François Martin, c’est un mec qui vend des chauffe-eaux chez les vieilles dames en Creuse. Il sait que c’est une arnaque, que l’obsolescence programmée du matos est de l’ordre de deux semaines, mais ça fait rien. Ce qui est chouette, c’est de se dire après la vente « Putain, mais qu’est-ce que je suis bon vendeur ! ».

Tu veux un p’tit bout ?

 

« Je suis assis là, à ruminer le stress et mon amère incapacité à pouvoir aimer les enfants ou les attardés, tout en cherchant une combine pour échapper à l’inévitable.
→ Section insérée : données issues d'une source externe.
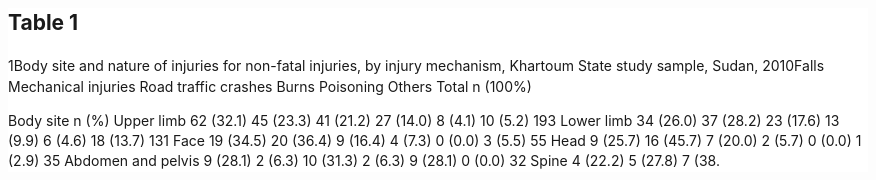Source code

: ## Table 1
1Body site and nature of injuries for non-fatal injuries, by injury mechanism, Khartoum State study sample, Sudan, 2010Falls 
Mechanical injuries 
Road traffic crashes 
Burns 
Poisoning 
Others 
Total n (100%) 

Body site n (%) 
Upper limb 
62 (32.1) 
45 (23.3) 
41 (21.2) 
27 (14.0) 
8 (4.1) 
10 (5.2) 
193 
Lower limb 
34 (26.0) 
37 (28.2) 
23 (17.6) 
13 (9.9) 
6 (4.6) 
18 (13.7) 
131 
Face 
19 (34.5) 
20 (36.4) 
9 (16.4) 
4 (7.3) 
0 (0.0) 
3 (5.5) 
55 
Head 
9 (25.7) 
16 (45.7) 
7 (20.0) 
2 (5.7) 
0 (0.0) 
1 (2.9) 
35 
Abdomen and pelvis 
9 (28.1) 
2 (6.3) 
10 (31.3) 
2 (6.3) 
9 (28.1) 
0 (0.0) 
32 
Spine 
4 (22.2) 
5 (27.8) 
7 (38.
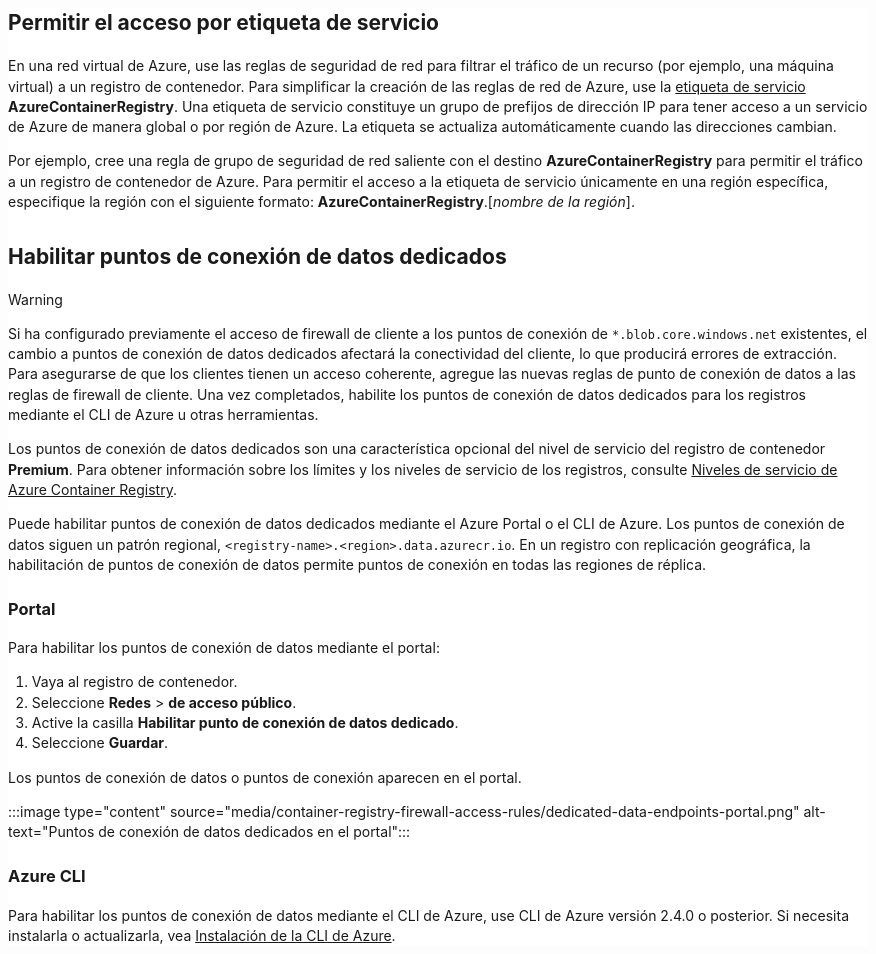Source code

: ## <a name="allow-access-by-service-tag"></a>Permitir el acceso por etiqueta de servicio

En una red virtual de Azure, use las reglas de seguridad de red para filtrar el tráfico de un recurso (por ejemplo, una máquina virtual) a un registro de contenedor. Para simplificar la creación de las reglas de red de Azure, use la [etiqueta de servicio](../virtual-network/network-security-groups-overview.md#service-tags) **AzureContainerRegistry**. Una etiqueta de servicio constituye un grupo de prefijos de dirección IP para tener acceso a un servicio de Azure de manera global o por región de Azure. La etiqueta se actualiza automáticamente cuando las direcciones cambian. 

Por ejemplo, cree una regla de grupo de seguridad de red saliente con el destino **AzureContainerRegistry** para permitir el tráfico a un registro de contenedor de Azure. Para permitir el acceso a la etiqueta de servicio únicamente en una región específica, especifique la región con el siguiente formato: **AzureContainerRegistry**.[*nombre de la región*].

## <a name="enable-dedicated-data-endpoints"></a>Habilitar puntos de conexión de datos dedicados 

> [!WARNING]
> Si ha configurado previamente el acceso de firewall de cliente a los puntos de conexión de `*.blob.core.windows.net` existentes, el cambio a puntos de conexión de datos dedicados afectará la conectividad del cliente, lo que producirá errores de extracción. Para asegurarse de que los clientes tienen un acceso coherente, agregue las nuevas reglas de punto de conexión de datos a las reglas de firewall de cliente. Una vez completados, habilite los puntos de conexión de datos dedicados para los registros mediante el CLI de Azure u otras herramientas.

Los puntos de conexión de datos dedicados son una característica opcional del nivel de servicio del registro de contenedor **Premium**. Para obtener información sobre los límites y los niveles de servicio de los registros, consulte [Niveles de servicio de Azure Container Registry](container-registry-skus.md). 

Puede habilitar puntos de conexión de datos dedicados mediante el Azure Portal o el CLI de Azure. Los puntos de conexión de datos siguen un patrón regional, `<registry-name>.<region>.data.azurecr.io`. En un registro con replicación geográfica, la habilitación de puntos de conexión de datos permite puntos de conexión en todas las regiones de réplica.

### <a name="portal"></a>Portal

Para habilitar los puntos de conexión de datos mediante el portal:

1. Vaya al registro de contenedor.
1. Seleccione **Redes** > **de acceso público**.
1. Active la casilla **Habilitar punto de conexión de datos dedicado**.
1. Seleccione **Guardar**.

Los puntos de conexión de datos o puntos de conexión aparecen en el portal.

:::image type="content" source="media/container-registry-firewall-access-rules/dedicated-data-endpoints-portal.png" alt-text="Puntos de conexión de datos dedicados en el portal":::

### <a name="azure-cli"></a>Azure CLI

Para habilitar los puntos de conexión de datos mediante el CLI de Azure, use CLI de Azure versión 2.4.0 o posterior. Si necesita instalarla o actualizarla, vea [Instalación de la CLI de Azure](/cli/azure/install-azure-cli).


[az-acr-update]: /cli/azure/acr#az-acr-update
[az-acr-show-endpoints]: /cli/azure/acr#az-acr-show-endpoints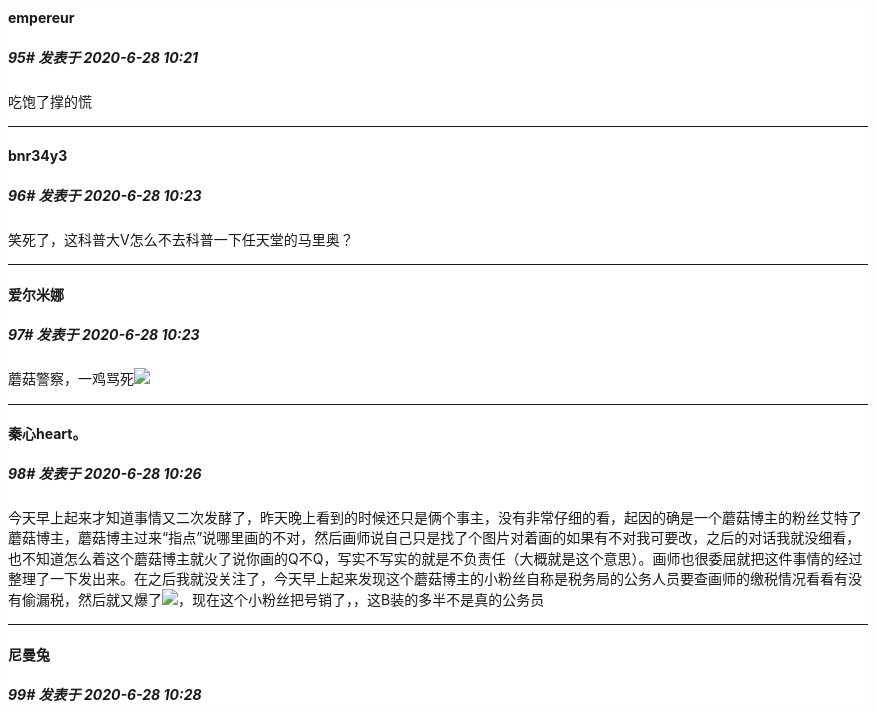 ####  empereur  
##### 95#       发表于 2020-6-28 10:21




吃饱了撑的慌







-----

####  bnr34y3  
##### 96#       发表于 2020-6-28 10:23




笑死了，这科普大V怎么不去科普一下任天堂的马里奥？







-----

####  爱尔米娜  
##### 97#       发表于 2020-6-28 10:23




蘑菇警察，一鸡骂死<img src="https://static.saraba1st.com/image/smiley/face2017/130.png" referrerpolicy="no-referrer">







-----

####  秦心heart。  
##### 98#       发表于 2020-6-28 10:26




今天早上起来才知道事情又二次发酵了，昨天晚上看到的时候还只是俩个事主，没有非常仔细的看，起因的确是一个蘑菇博主的粉丝艾特了蘑菇博主，蘑菇博主过来“指点”说哪里画的不对，然后画师说自己只是找了个图片对着画的如果有不对我可要改，之后的对话我就没细看，也不知道怎么着这个蘑菇博主就火了说你画的Q不Q，写实不写实的就是不负责任（大概就是这个意思）。画师也很委屈就把这件事情的经过整理了一下发出来。在之后我就没关注了，今天早上起来发现这个蘑菇博主的小粉丝自称是税务局的公务人员要查画师的缴税情况看看有没有偷漏税，然后就又爆了<img src="https://static.saraba1st.com/image/smiley/face2017/065.png" referrerpolicy="no-referrer">，现在这个小粉丝把号销了，，这B装的多半不是真的公务员







-----

####  尼曼兔  
##### 99#       发表于 2020-6-28 10:28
Mais il n’y a pas que ça. Dans le flou du stress qui monte, j’essaie aussi d’être honnête avec moi-même.

C’est dur. »

 

Le roman, c’est l’histoire de la neige qui tombe.

Qui tombe de plus en plus dru, au point que François Martin doit laisser sa voiture dans la cour de la ferme qui est au bout du chemin.

De la neige qui tombe et qui étouffe le bruit de la vie de François Martin, cette vie qui va s’arrêter dans quelques mois d’après le message de son toubib. Des tumeurs partout, qui ressemblent sans doute à cette neige qui recouvre le paysage et la vie des gens.

Tu connais cette sensation, qui t’emporte vers le rien ?

Tu te souviens de cette odeur, celle du sapin vert qui pend au rétroviseur ? Ce rétroviseur dans lequel si tu cherches bien, tu peux apercevoir des morceaux de ta vie…

Tu te souviens de cette odeur de frites froides et de clopes à moitié éteintes ?

Ce sont ces odeurs qui étouffent François Martin.

Il va finir par sortir de sa voiture, pour respirer, François Martin, parce que Fabien, Fabien au large sourire, Fabien lui fait signe d’entrer au chaud.

L’histoire de ces trois jours de vie.

L’histoire de cette rencontre entre ces deux hommes qui ne se parlent pas.

Je t’ai pas dit, Fabien est handicapé, moteur, et mental. Il a eu un accident Fabien, mais je te raconte pas parce que les spoilers, j’aime pas ça.

J’ai retrouvé cette écriture de Patrick K. Dewdney, cette écriture si juste et si précise, qui m’avait déjà percuté (c’est le mot) dans les deux romans que j’ai lus il y a quelques mois.

Mon seul regret, parce qu’il en faut un, c’est qu’il se soit lancé dans « Le cycle de Syffe ». J’aime pas les séries. C’est trop long à lire quand tu tombes dedans.

Je le sais, je suis tombé dans le cycle de « La tour sombre » de Monsieur King.

Alors bien sûr que ce roman n’est pas inoubliable, bien sûr qu’après avoir lu « Crocs » et « Écume », d’aucuns, toujours les mêmes, vont dire que Patrick Dewdney est capable de mieux faire.

Alors bien sûr.

Mais ces d’aucuns-là devraient ne pas oublier que « Mauvaise graisse » est sorti avant les deux dont auxquels je te cause.

Alors ?

Tu vois les d’aucuns font moins le malin.

J’adore ce mec. C’est un de ceux dont j’attends les romans avec impatience… Alors peut-être que je vais me laisser tenter par « L’enfant de poussière », pour voir.

Je veux dire, pour lire.

C’est tout ce que j’ai à dire sur ce roman.